I’ve always been hyper-online. I cut my teeth in the community-run, anonymous forums of the early 2000s, in the age before social media was ubiquitous and when Tumblr was just a twinkle in its founder’s eye. I would upload grainy nudes of myself, taken on a digital camera, to sites for strangers to peruse, when I was well below the legal age to do so. And these early experiences have meant that the internet has always felt like
a familiar rather than an unwieldy place. I am of the generation that you could say was raised with the world wide web when it was still the wild west, before it became choked by advertising and algorithms and censorship. Before it was monopolised by a few corporations.
As the internet has become more regulated, it has begun to mimic the morality of the world at large—or more specifically the morality of the United States, where many popular websites are hosted, and whose laws therefore apply, laws such as FOSTA-SESTA (Fight Online Sex Trafficking Act and Stop Enabling Sex Trafficking Act, both of which undermine the 1996 Telecommunications Act and hold websites legally liable for the content that users post). This has made the internet increasingly hostile for sex workers like me, because many website owners are concerned about the consequences of having us on their platforms. Apps can be kicked off the Apple Store, barred from using payment services including Visa and Mastercard, or even charged with soliciting or “sex trafficking” (which the US often mistakenly conflates with in-person sex work), and so as a consequence they pre-emptively remove sex workers to prevent this.

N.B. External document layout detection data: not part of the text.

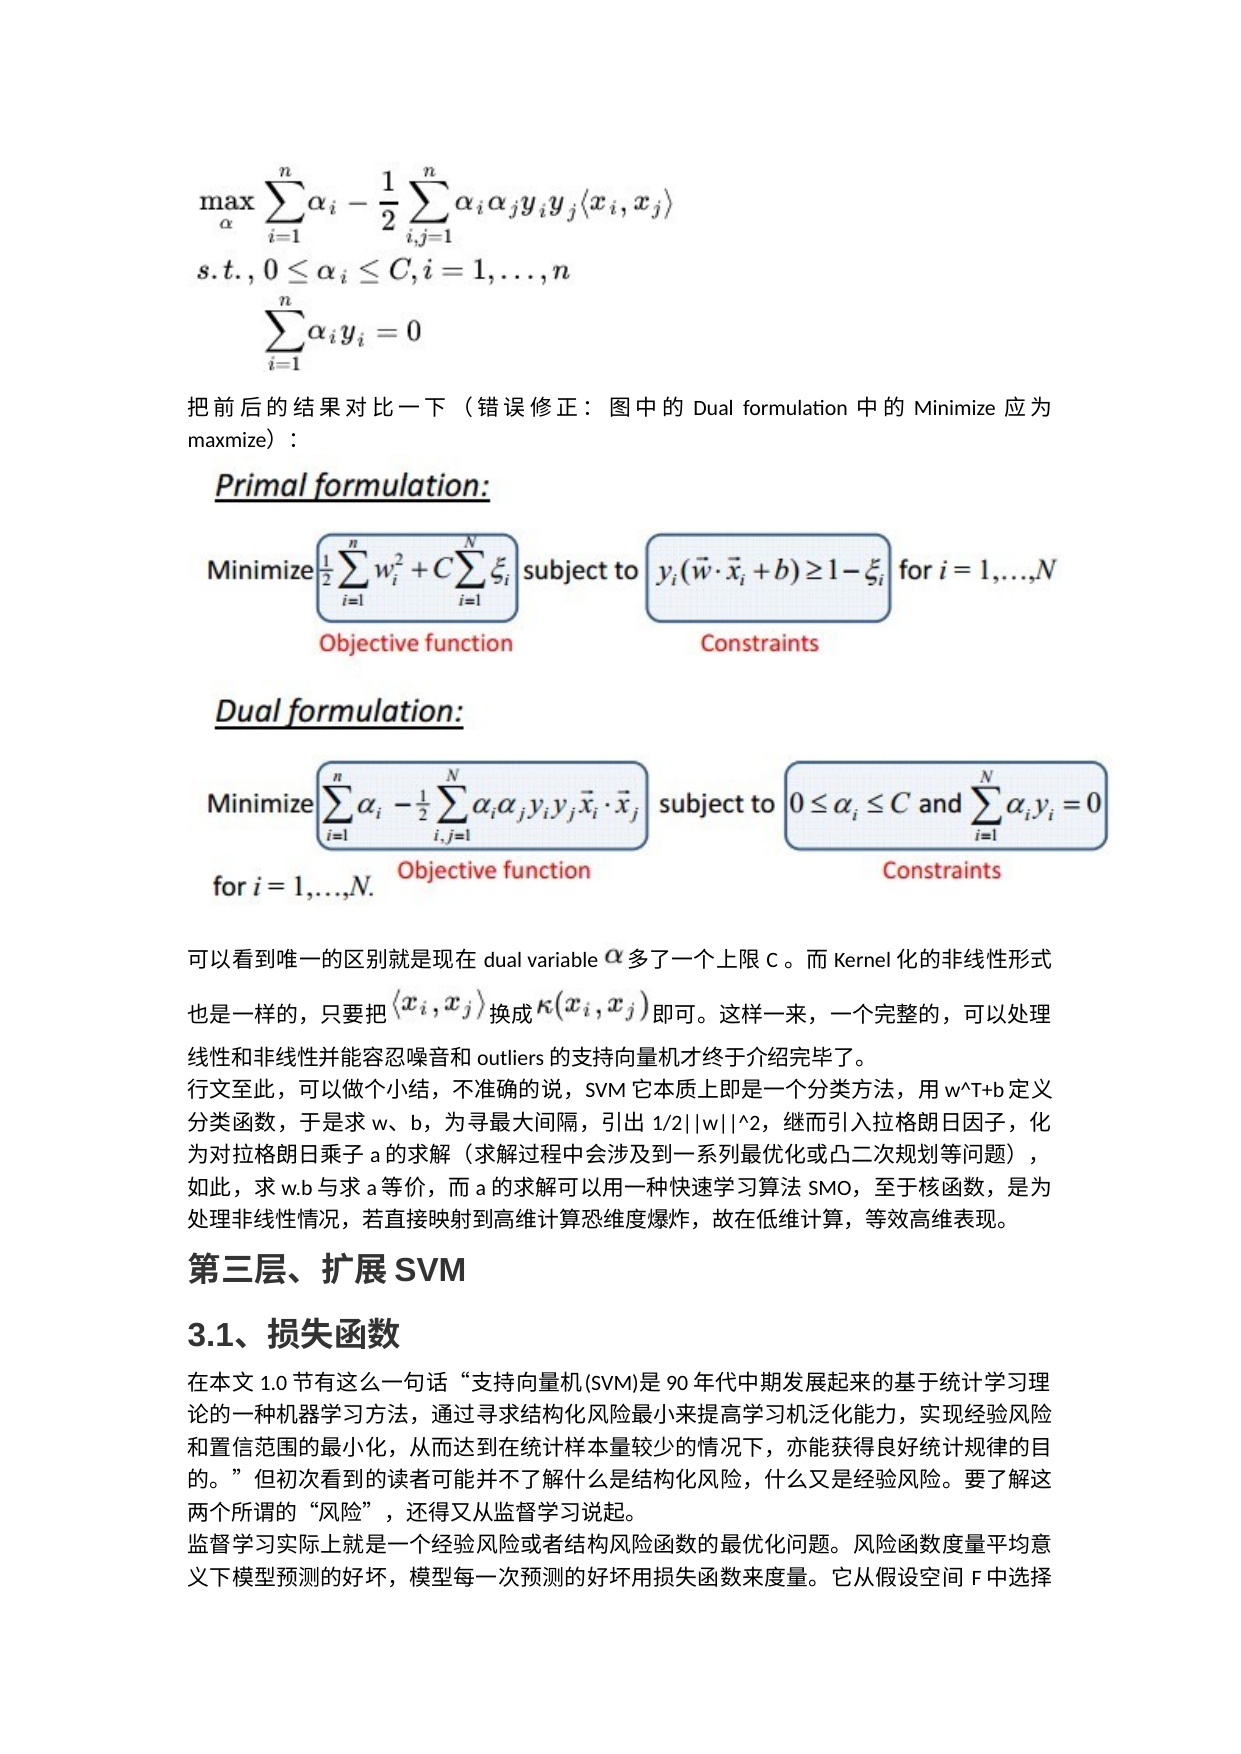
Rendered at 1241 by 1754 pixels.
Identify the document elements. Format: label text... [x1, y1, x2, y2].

picture [533, 988, 653, 1023]
text 在本文1.0节有这么一句话“支持向量机(SVM)是90年代中期发展起来的基于统计学习理论的一种机器学习方法，通过寻求结构化风险最小来提高学习机泛化能力，实现经验风险和置信范围的最小化，从而达到在统计样本量较少的情况下，亦能获得良好统计规律的目的。”但初次看到的读者可能并不了解什么是结构化风险，什么又是经验风险。要了解这两个所谓的“风险”，还得又从监督学习说起。 [187, 1364, 1053, 1527]
picture [187, 454, 1180, 913]
picture [387, 985, 490, 1023]
picture [187, 162, 679, 372]
text 可以看到唯一的区别就是现在 dual variable 多了一个上限 C 。而 Kernel 化的非线性形式也是一样的，只要把换成即可。这样一来，一个完整的，可以处理线性和非线性并能容忍噪音和 outliers 的支持向量机才终于介绍完毕了。 [187, 942, 1053, 1072]
text 3.1、损失函数 [187, 1299, 1053, 1364]
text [187, 1527, 1053, 1592]
text 行文至此，可以做个小结，不准确的说，SVM它本质上即是一个分类方法，用w^T+b定义分类函数，于是求w、b，为寻最大间隔，引出1/2||w||^2，继而引入拉格朗日因子，化为对拉格朗日乘子a的求解（求解过程中会涉及到一系列最优化或凸二次规划等问题），如此，求w.b与求a等价，而a的求解可以用一种快速学习算法SMO，至于核函数，是为处理非线性情况，若直接映射到高维计算恐维度爆炸，故在低维计算，等效高维表现。 [187, 1072, 1053, 1234]
text 第三层、扩展SVM [187, 1234, 1053, 1299]
picture [603, 942, 627, 968]
text 把前后的结果对比一下（错误修正：图中的Dual formulation中的Minimize应为maxmize）： [187, 389, 1053, 454]
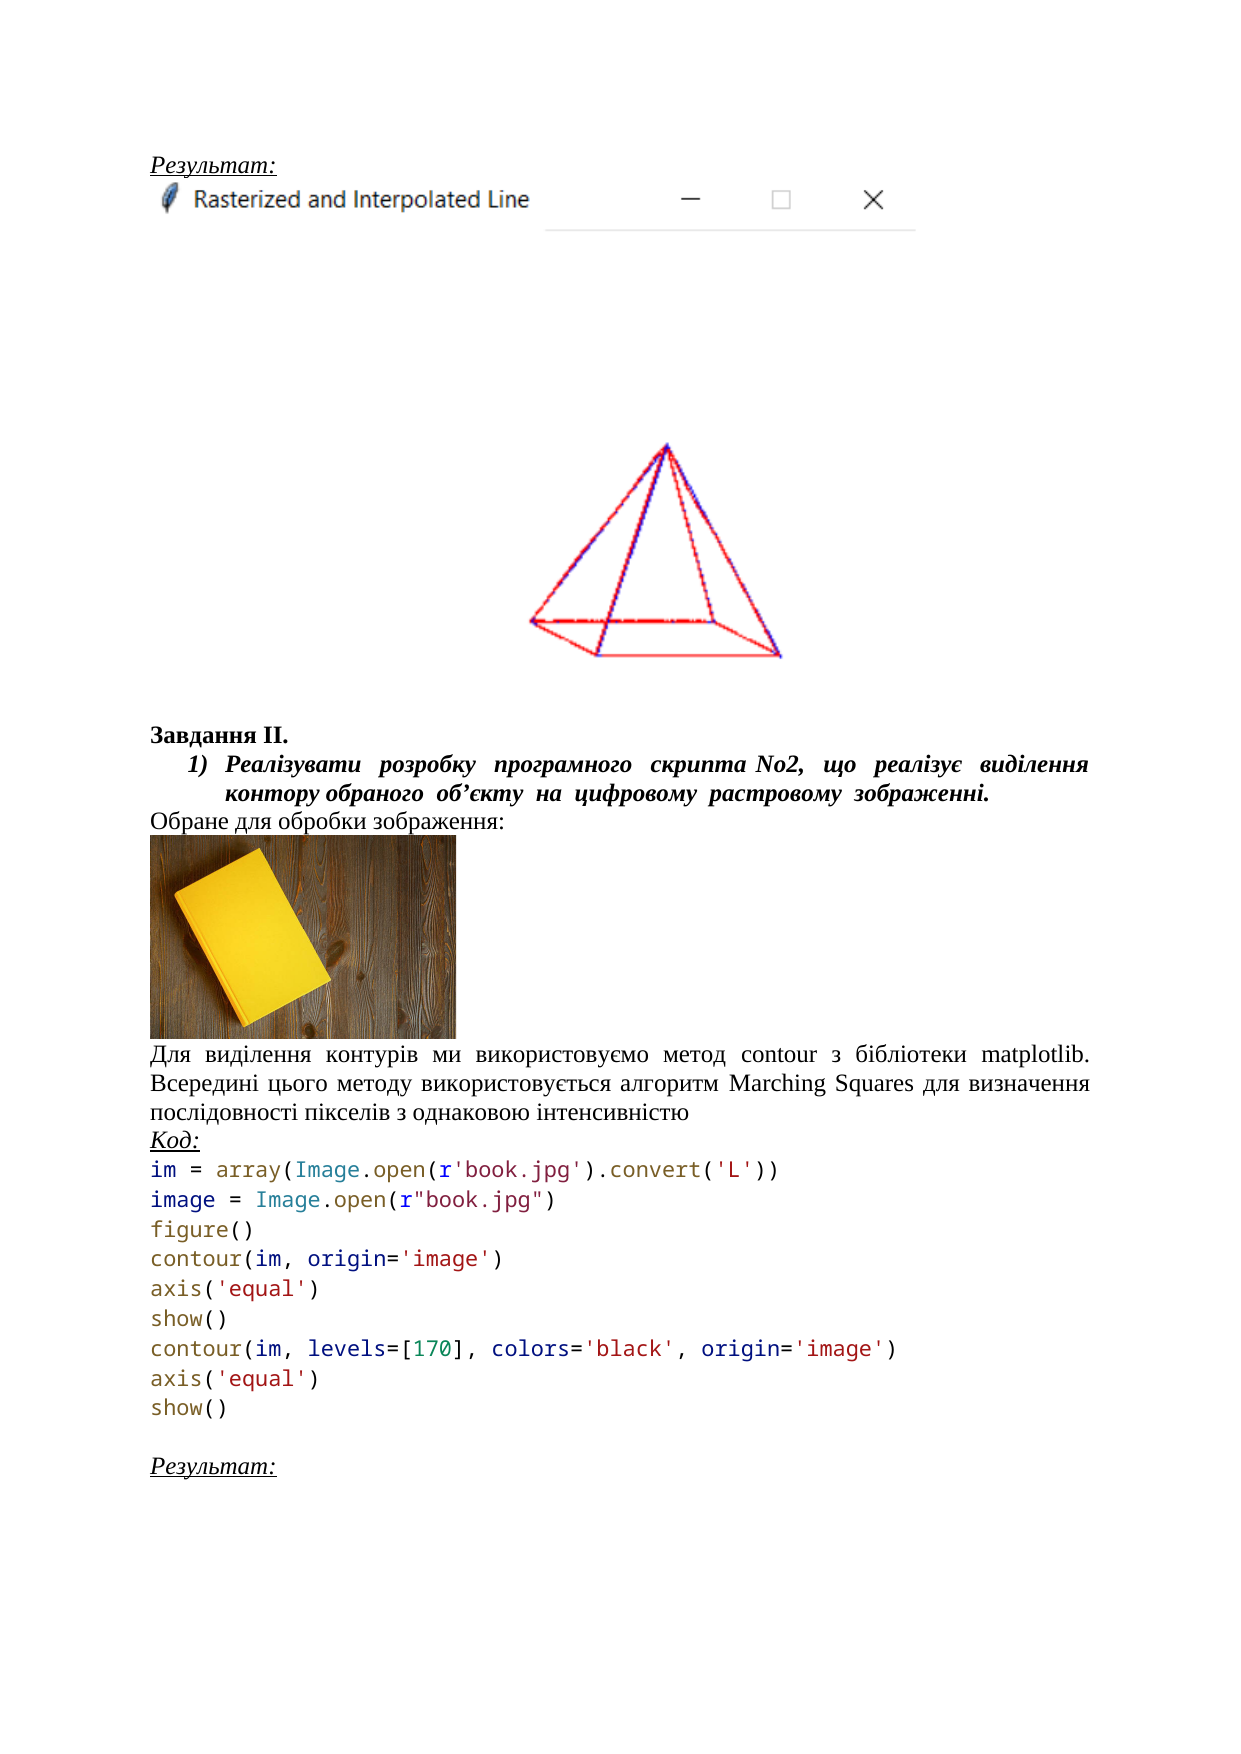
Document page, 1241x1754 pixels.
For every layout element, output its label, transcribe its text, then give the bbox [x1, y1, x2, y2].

The precarity of existing on the internet as an “out” sex worker has shifted my relationship with it. The internet has been transformed from the place where I sought refuge as an isolated and rural queer teen, to one where I feel threatened and vulnerable, that I could be excluded from at any moment. The increase in the censorship of sex workers online internationally is part of a coordinated attack from conservative Christians in the US. Christian groups such as Exodus Cry have lobbied for anti-sex work laws to extend across not just the physical spaces we inhabit but also the digital ones, too. Given how many platforms are hosted in the US (Instagram, for example) this affects sex workers across the globe. This crackdown coincided for me with the pandemic, and served as a reminder of the fact that, while the internet can be a compelling place of connection and education, it cannot fix the physical loss of “third spaces” (spaces that you can socialise in outside of work and the home) that we are currently experiencing across the world, due to trends like the rising cost of living, gentrification and hostile city planning.
The precarity of existing on the internet as an “out” sex worker has shifted my relationship with it
I have begun to value these physical spaces more and feel sickened and over-saturated with screens and social media. From being someone who was eager to share, who unbared myself without hesitation through my early twenties, I began to feel uneasy with the parasocial nature of some people’s interactions with me online. I also reckoned with the fact that nothing I wrote online was permanent, because I was at the whim of a company that was ready to delete me, and my digital footprint, at any point.
People say that once something is online it’s there forever—but that is a falsity, which completely ignores the technical events that can obliterate content, like a server crashing or websites no longer being hosted. There is also the deliberate persecution of certain marginalised groups, such as sex workers, by social media sites, meaning that a lot of knowledge and history has not been backed up and subsequently has been lost. We mistook the internet for an automatic archive, something written in stone. In reality, as a creator, you are at the mercy of the platform that hosts your content as to whether they preserve and protect it or not.
Grappling with this impermanence also made me more reluctant to write online, as I sought to see my words in print—I relish a hard copy that can exist in my hands and on my shelf. I remember reading something Seth Rogen said about why he got into pottery, how he wanted to be able to physically hold his creativity when his films shifted from being stored on DVDs to streaming sites. If my words are safely in a book that’s tucked away in my room, no condemnation of my work or my personhood from someone on the other side of the world can take them away from me. And while it hurts and saddens me to have found the internet turn against me, what is more concerning is that this reflects the persecution of sex workers generally—as we are kicked off giant platforms like Instagram and X, we are also squeezed off smaller sites, banned from Airbnb and Paypal simply for existing. We are left with nowhere we can advertise and nowhere we can simply be, because being is being visible. And being visible is an affront to others.